Supreme Court

Two professors and a university president at two Utah universities are facing intense scrutiny from colleagues and students after signing a legal brief provided to the Supreme Court that defends traditional marriage.

Utah State University professors Richard Sherlock and Kay Bradford, along with Utah Valley University president Matthew Holland, were three of 100 scholars nationwide that signed an amicus curiae, or friend of the court brief, in support of traditional marriage.

Opponents of the brief allege the three, by signing the document, are perpetuating discrimination in the name of their respective universities.

The “100 scholars of marriage” brief is one of more than 140 briefs provided to the Supreme Court as it decides whether state bans on gay marriage are constitutionally legal.

Arguing in favor of gay marriage bans, the “100 scholars of marriage” brief states that “forcing a state to redefine marriage in genderless terms will seriously disserve the vast majority of the state’s children.”

The brief further argues redefining marriage will bring an increase in poverty, the number of children with emotional problems, and teenage pregnancies and abortions, among other things.

“[A] social institution is like an ecosystem—substantial changes to it can have consequences that are unintended and slow-moving, but still devastating,” the brief concludes.

---*---

ASSIGNED TASK A
Say whether each statement agrees with the article about the marriage brief, answering yes or no and quoting the words of the article that decide it.
(i) Kay Bradford is a professor at Utah Valley University.
(ii) The Supreme Court received more than 140 briefs on state bans on gay marriage.
(iii) The brief argues that redefining marriage would reduce teenage pregnancies.
ASSIGNED TASK B
Please answer these questions from the article about the marriage brief.
(i) What position does Matthew Holland hold?
(ii) How many scholars nationwide signed the brief?
(iii) What does the brief compare a social institution to?
ASSIGNED TASK C
Carry on the article about the marriage brief, starting after its final sentence.

DATA PROVIDED

---*---

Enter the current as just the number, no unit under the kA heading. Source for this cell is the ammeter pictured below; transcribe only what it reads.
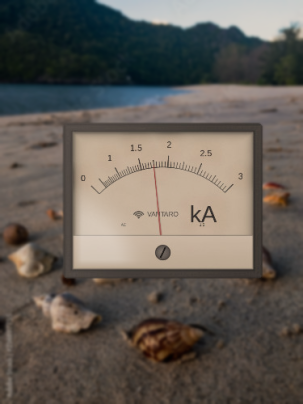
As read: 1.75
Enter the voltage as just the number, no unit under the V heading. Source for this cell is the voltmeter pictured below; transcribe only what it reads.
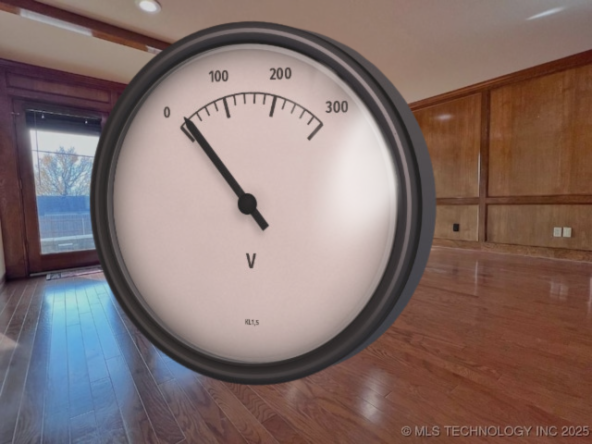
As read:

---*---

YOUR RESPONSE A
(i) No: "Utah State University professors Richard Sherlock and Kay Bradford"
(ii) Yes: "one of more than 140 briefs provided to the Supreme Court"
(iii) No: "redefining marriage will bring an increase in poverty, the number of children with emotional problems, and teenage pregnancies and abortions"

YOUR RESPONSE B
(i) He is president of Utah Valley University.
(ii) 100 scholars signed it.
(iii) It compares a social institution to an ecosystem.

YOUR RESPONSE C
Because of the brief’s staunch defense of traditional marriage, some professors and students at Utah State and Utah Valley have gone on the offense toward the two professors and president. A contingent of students and employees at each university penned letters that express their disapproval.

In a letter sent to the Herald Journal, 250 students and professors at Utah State wrote the signatures of Sherlock and Bradford “send a clear message of intolerance to those LGBTQ students, faculty, and allies” at the university.

“Ultimately, they used their university title to perpetuate discrimination — that’s not OK, and that’s why we wrote this letter,” said Senior Bret Nielsen, who drafted the letter.

In response, Sherlock said his opposition to gay marriage is not equivalent to discrimination, especially when related to gay students.

“We all have views,” Sherlock told the Herald Journal. “Our task as teachers is not to keep those views hidden but insure that we are being fair to students who disagree.

Bradford has not commented on the controversy.

At Utah Valley, more than 100 employees sent a letter to Salt Lake Tribune alleging Holland was out of line by signing the brief. The letter argues that all Utah Valley employees, including Holland, “have the right to speak publicly as private citizens on controversial issues.”

Yet, the letter seems to immediately revoke that right from Holland.

“However, as the public face of UVU to the larger community, Holland has a special responsibility to avoid public pronouncements that would harm his ability to carry out his duties as president of a state university officially committed to ‘diversity and inclusion,’ ” the letter continues.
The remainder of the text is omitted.